Problem set →
(1) In the passage below on Buddhism and vice, translate this sentence into Spanish: "Core space never disappears, but when we move into action in a way that does not include it, we lose awareness of it while engaged in this action."
(2) Carry the passage below on how perceiving phenomena as self-existing leads to vice forward from its final sentence.

Text block →
Thus, the question of how to cultivate virtue becomes a question of how to make the view of phenomena as impermanent, existing interdependently, and empty of inherent existence a basic sensory template upon which we found our theories-in-action. In the next chapter, I will describe a selection of practices that can help bring about this shift. However, it is useful to further clarify the link between the mistaken ontological view and vice and to make a few remarks on how it is possible to talk about sensory templates if nothing has inherent existence.

5 How Does Perceiving Phenomena as Self-Existing Lead to Vice?

To understand how perceiving phenomena as self-existing leads to vice, we must first understand how Buddhists see the true nature of human beings.

According to Buddhism , our true nature (and the true nature of everything) is primordial happiness, perfection, and bliss—not a state of lack. When our experience is undivided by any acts of comprehension , we feel happy, whole, peaceful, alive, blissful, lovable and loving, and so on. This experience has been called Nirvana , Moksha , and other names in different wisdom traditions and it has often been likened to space in that it is ever present, everything occurs within it, and we rarely notice it, because we are too focused on the things in the space instead of the space itself. In the following, I will call the totality of this experience “core space” and the individual aspects, such as happiness, wholeness, peacefulness, aliveness, etc. I will call “core states”.

When we move into action, including acts of comprehension , we generally do so in ways that make us lose awareness of core space—just like we may lose awareness of physical space, when we focus our awareness on interacting with another person, writing an article, or some other task for which awareness of space does not seem to be necessary. Core space never disappears, but when we move into action in a way that does not include it, we lose awareness of it while engaged in this action. To understand this, you can think about how your feet do not disappear while you are writing an email, but since you (probably) do not use your feet for writing the email, you will generally lose awareness of them while engaged in this task.

Momentarily losing awareness of one’s feet while writing an email is not a significant problem, since we can always direct our awareness to them when we need to. However, because many of our acts of comprehension  are more or less continuous, the loss of awareness of core space is more or less permanent. Even though core space is always present and available to us, we are continuously too busily engaged in various tasks to notice it. Even when we are not engaged in any external tasks, we are still engaged in inner tasks, such as planning, daydreaming, reproaching ourselves for something, or interpreting, thinking, or emoting, and we often engage in such activities in ways that make us lose awareness of core space. Furthermore, because many of these activities are unconscious, we do not perceive that it is our own engagement in various inner tasks that excludes us from being aware of core space. Instead, we feel as if we have lost it, and since we vaguely remember how blissful, peaceful, alive, and so on it was to feel it, a strong desire to find it again arises in us.

Raw data →
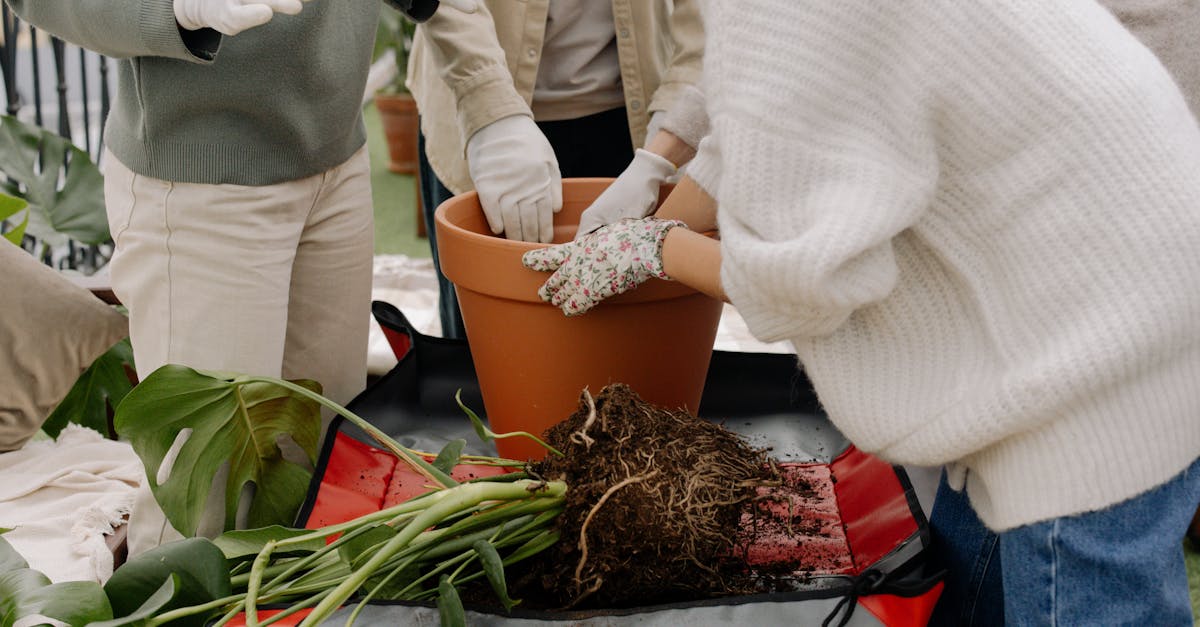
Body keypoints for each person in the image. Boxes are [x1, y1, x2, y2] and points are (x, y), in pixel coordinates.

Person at [522, 1, 1200, 623]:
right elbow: (779, 115)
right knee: (969, 588)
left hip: (1098, 327)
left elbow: (801, 282)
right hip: (1103, 254)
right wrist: (654, 191)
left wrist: (657, 247)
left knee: (1079, 587)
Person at [4, 0, 471, 555]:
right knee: (205, 511)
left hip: (335, 155)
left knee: (321, 463)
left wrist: (494, 110)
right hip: (203, 175)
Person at [406, 0, 704, 338]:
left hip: (634, 122)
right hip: (477, 120)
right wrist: (488, 105)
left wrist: (668, 139)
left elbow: (713, 20)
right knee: (485, 344)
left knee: (629, 341)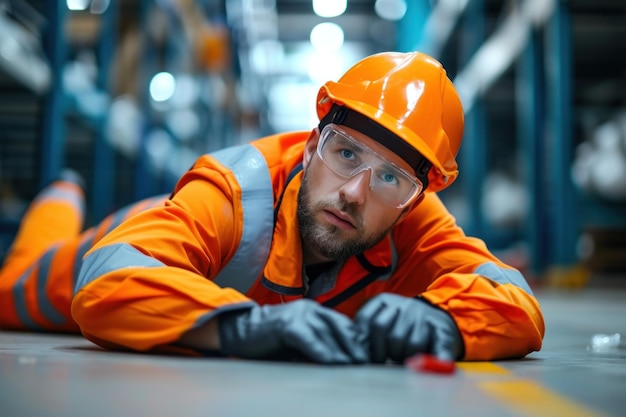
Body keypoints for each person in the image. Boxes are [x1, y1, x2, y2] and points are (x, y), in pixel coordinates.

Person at [0, 51, 545, 364]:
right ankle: (62, 192)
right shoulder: (237, 189)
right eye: (345, 153)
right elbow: (106, 280)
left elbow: (515, 299)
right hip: (125, 238)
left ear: (417, 198)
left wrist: (442, 319)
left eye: (388, 178)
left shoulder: (414, 222)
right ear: (311, 146)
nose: (355, 192)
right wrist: (245, 326)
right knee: (13, 283)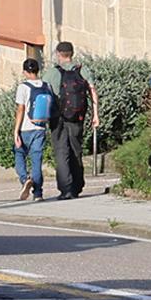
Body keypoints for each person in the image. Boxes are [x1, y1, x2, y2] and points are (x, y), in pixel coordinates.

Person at [42, 42, 99, 200]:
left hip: (57, 118)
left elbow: (42, 94)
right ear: (72, 53)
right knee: (76, 150)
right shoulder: (82, 70)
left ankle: (66, 189)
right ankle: (77, 186)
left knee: (61, 152)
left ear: (59, 54)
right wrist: (96, 115)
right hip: (77, 117)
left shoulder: (52, 73)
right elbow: (93, 91)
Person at [13, 58, 53, 202]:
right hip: (40, 128)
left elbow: (20, 110)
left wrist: (16, 131)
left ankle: (25, 180)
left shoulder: (23, 87)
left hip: (25, 128)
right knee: (37, 161)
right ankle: (38, 194)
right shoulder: (47, 86)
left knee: (19, 154)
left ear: (25, 72)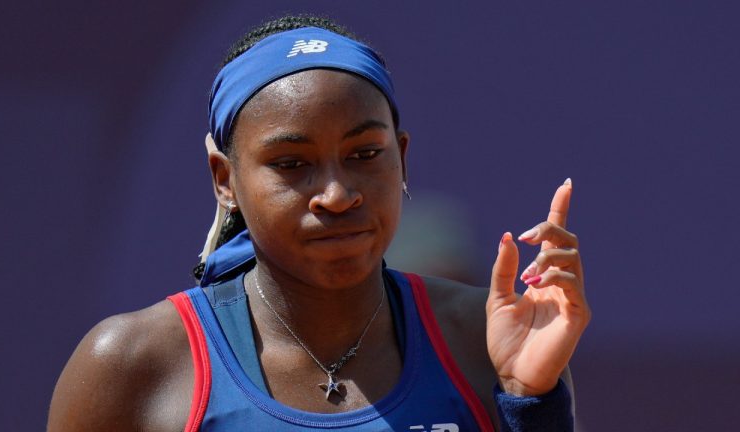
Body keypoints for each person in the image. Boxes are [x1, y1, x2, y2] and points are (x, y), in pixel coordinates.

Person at [48, 15, 590, 432]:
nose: (337, 194)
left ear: (402, 158)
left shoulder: (485, 339)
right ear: (224, 179)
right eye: (291, 164)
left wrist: (532, 404)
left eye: (365, 154)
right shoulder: (131, 366)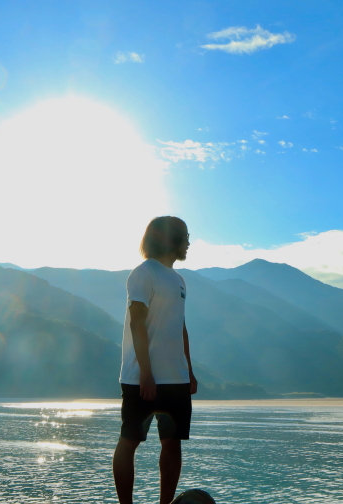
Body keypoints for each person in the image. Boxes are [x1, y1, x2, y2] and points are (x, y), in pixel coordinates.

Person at [113, 216, 199, 504]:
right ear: (169, 239)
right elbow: (137, 322)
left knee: (172, 443)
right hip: (141, 378)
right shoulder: (143, 273)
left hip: (176, 378)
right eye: (185, 236)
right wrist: (146, 373)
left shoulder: (179, 280)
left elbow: (180, 327)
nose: (188, 243)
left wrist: (189, 371)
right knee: (130, 441)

Results →
(1) El espacio central nunca desaparece, pero cuando pasamos a la acción de una manera que no lo incluye, perdemos la conciencia de él mientras estamos ocupados en esa acción.

(2)
If our efforts to find the seemingly lost happiness of the core space are guided by the belief that all phenomena have a substance of their own, this will start a chain of events leading to suffering, perpetual disappointment, and the vices of greed  and hatred —and their many variations. This unfolds as follows. First, we will believe that the happiness we seek (being a phenomenon) is something in itself. If happiness is something in itself and we do not feel it, it must necessarily be because we do not have it—we lack it. This will lead us to search for objects or situations from which we can receive the seemingly lost substance of happiness. We search for things that can fill our happiness vacuum—so to speak. Because the expectation that certain objects can give us the substance of happiness we seek is based on the wrong premise that happiness is a self-existing substance, it will lead us to one disappointment after another. However, these disappointments will not necessarily lead to the alteration of the underlying beliefs that happiness is a substance, that we lack it, and that we have to find it somewhere. When the acquisition of a particular object fails to bring us the expected happiness, we interpret such disappointment to mean that we were wrong about happiness residing in this particular object, and we look for happiness in another object. We do not interpret it to mean that our governing belief that happiness comes from objects is wrong. In other words, we engage in single-loop, rather than double-loop, learning.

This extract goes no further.